Helgeland’s last picture, the copy-and-paste 42, was basically a toothless hagiography that found its screenplay lifted directly from the first paragraph of Jackie Robinson’s Wikipedia entry. Before the gosh-darnit of 42, Helgeland wrote and directed the slowest movie of the past two decades in Robin Hood – a film that had the creative velocity of a Windows 95 screensaver. Here, he takes Tom Hardy – nay, two Tom Hardys – and makes them as interesting as tapioca pudding at a Souplantation buffet. Helgeland pulls out all of the stops to make his dreary footnote in 2015 look cool. From pumping the sounds of Booker T’s “Green Onions” into the theater’s speakers to having Hardy employ the cold end of brass knuckles. But it all comes off frigid, ineffectual – almost like teenagers reenacting their favorite Guy Ritchie movie in their front yard.
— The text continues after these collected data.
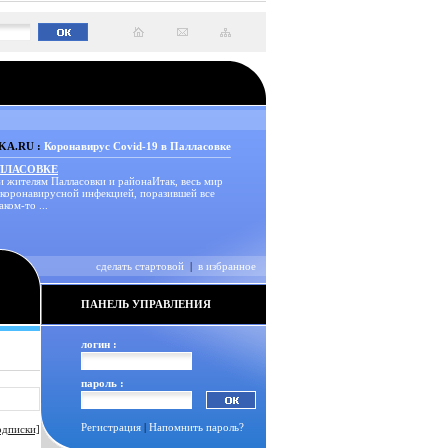
A.RU :
Коронавирус Covid-19 в Палласовке
АЛЛАСОВКЕ
и жителям Палласовки и районаИтак, весь мир
 коронавирусной инфекцией, поразившей все
аком-то ...
сделать стартовой
|
в избранное
ПАНЕЛЬ УПРАВЛЕНИЯ
логин :
пароль :
Регистрация
|
Напомнить пароль?
одписки]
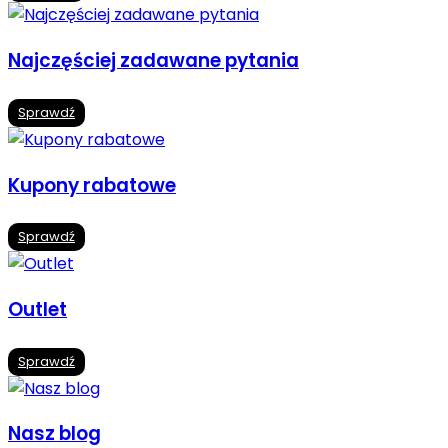
Najczęściej zadawane pytania
Sprawdź
Kupony rabatowe
Sprawdź
Outlet
Sprawdź
Nasz blog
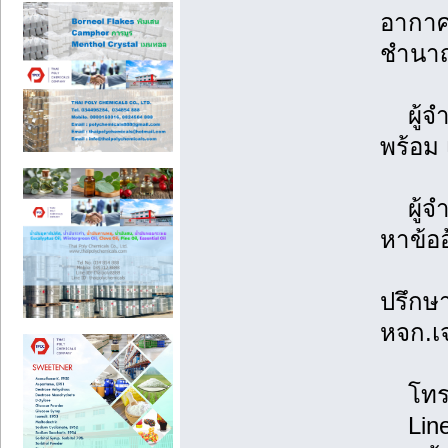
อากาศ 
ชำนาญ
ผู้จำห
พร้อม
ผู้จำห
หาข้ออ
ปรึกษ
หจก.เ
โทร. 
Line 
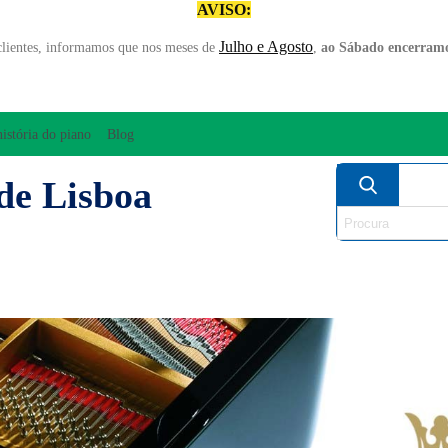
AVISO:
Julho e Agosto
clientes, informamos que nos meses de
,
ao Sábado encerramo
história do piano
Blog
de Lisboa
AMPLIFICAÇÃO/ÁUDIO
ARCO
INSTRUM
PERCUSSÃO
PIANOS
SO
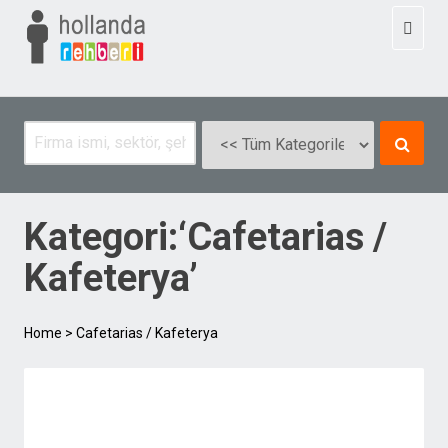
Toggl
naviga
Kategori:‘Cafetarias /
Kafeterya’
Home
>
Cafetarias / Kafeterya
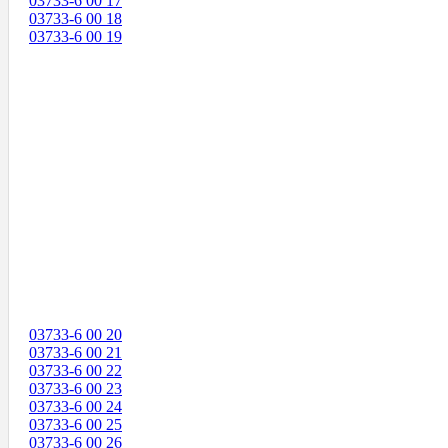
03733-6 00 17
03733-6 00 18
03733-6 00 19
03733-6 00 20
03733-6 00 21
03733-6 00 22
03733-6 00 23
03733-6 00 24
03733-6 00 25
03733-6 00 26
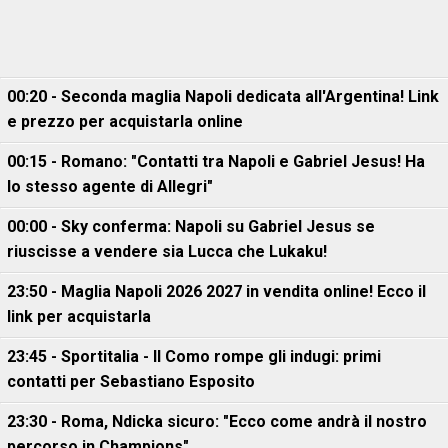
00:20 - Seconda maglia Napoli dedicata all'Argentina! Link
e prezzo per acquistarla online
00:15 - Romano: "Contatti tra Napoli e Gabriel Jesus! Ha
lo stesso agente di Allegri"
00:00 - Sky conferma: Napoli su Gabriel Jesus se
riuscisse a vendere sia Lucca che Lukaku!
23:50 - Maglia Napoli 2026 2027 in vendita online! Ecco il
link per acquistarla
23:45 - Sportitalia - Il Como rompe gli indugi: primi
contatti per Sebastiano Esposito
23:30 - Roma, Ndicka sicuro: "Ecco come andrà il nostro
percorso in Champions"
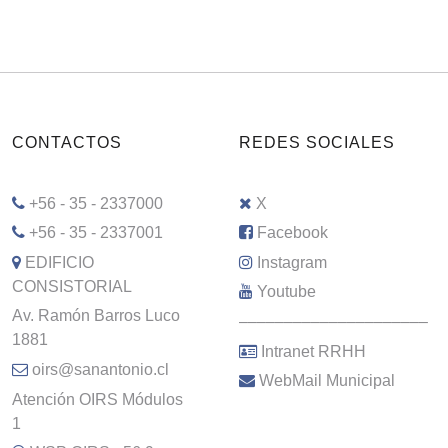
CONTACTOS
REDES SOCIALES
+56 - 35 - 2337000
X
+56 - 35 - 2337001
Facebook
EDIFICIO
Instagram
CONSISTORIAL
Youtube
Av. Ramón Barros Luco
–––––––––––––––––––––
1881
Intranet RRHH
oirs@sanantonio.cl
WebMail Municipal
Atención OIRS Módulos
1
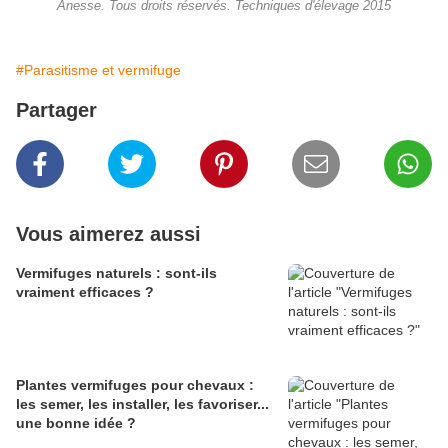
Anesse. Tous droits réservés. Techniques d'élevage 2015
#Parasitisme et vermifuge
Partager
Vous aimerez aussi
Vermifuges naturels : sont-ils
vraiment efficaces ?
Plantes vermifuges pour chevaux :
les semer, les installer, les favoriser...
une bonne idée ?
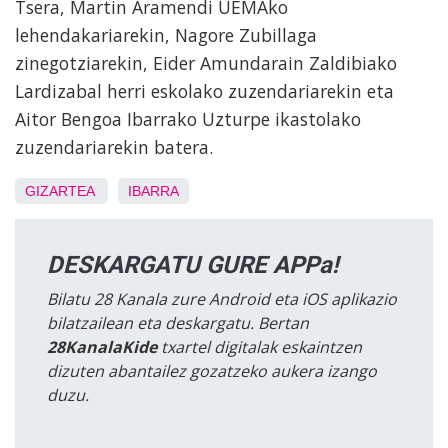
Tsera, Martin Aramendi UEMAko
lehendakariarekin, Nagore Zubillaga
zinegotziarekin, Eider Amundarain Zaldibiako
Lardizabal herri eskolako zuzendariarekin eta
Aitor Bengoa Ibarrako Uzturpe ikastolako
zuzendariarekin batera.
GIZARTEA
IBARRA
DESKARGATU GURE APPa!
Bilatu 28 Kanala zure Android eta iOS aplikazio
bilatzailean eta deskargatu. Bertan
28KanalaKide
txartel digitalak eskaintzen
dizuten abantailez gozatzeko aukera izango
duzu.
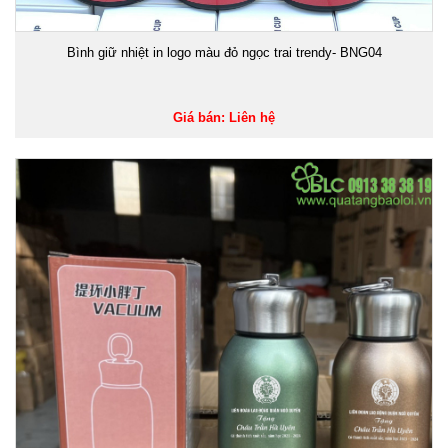
Bình giữ nhiệt in logo màu đỏ ngọc trai trendy- BNG04
Giá bán: Liên hệ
The source material, based on the true story of the infamous Kray brothers, should be electric and untamed. Legend should be foaming at the incisors, ready to snap. Instead, dialogue is ushered from the sticky maw of Hardy with strained and oblivious urgency. Emily Browning plays Frances Shea, the wife of Reggie Kray. She spends most of her screen time looking confused, disappointed, and in love – all with the same expression. In Sleeping Beauty, she spent most of the movie asleep; in Legend she must have been studying that script, once again, on accident. Browning, on more than four different occasions, asks Reggie the same question: “You’re a gangster, aren’t you?” Because the movie is so lifeless, the screenplay has to remind us that there are stakes to be had.
Between Legend, Black Mass, and The Age of Adaline, 2015 is the year of the grating and unnecessary voiceover. Let us hope that Brian Helgeland takes the next two years off, because his misuse of Tom Hardy deserves a industry mandated suspension.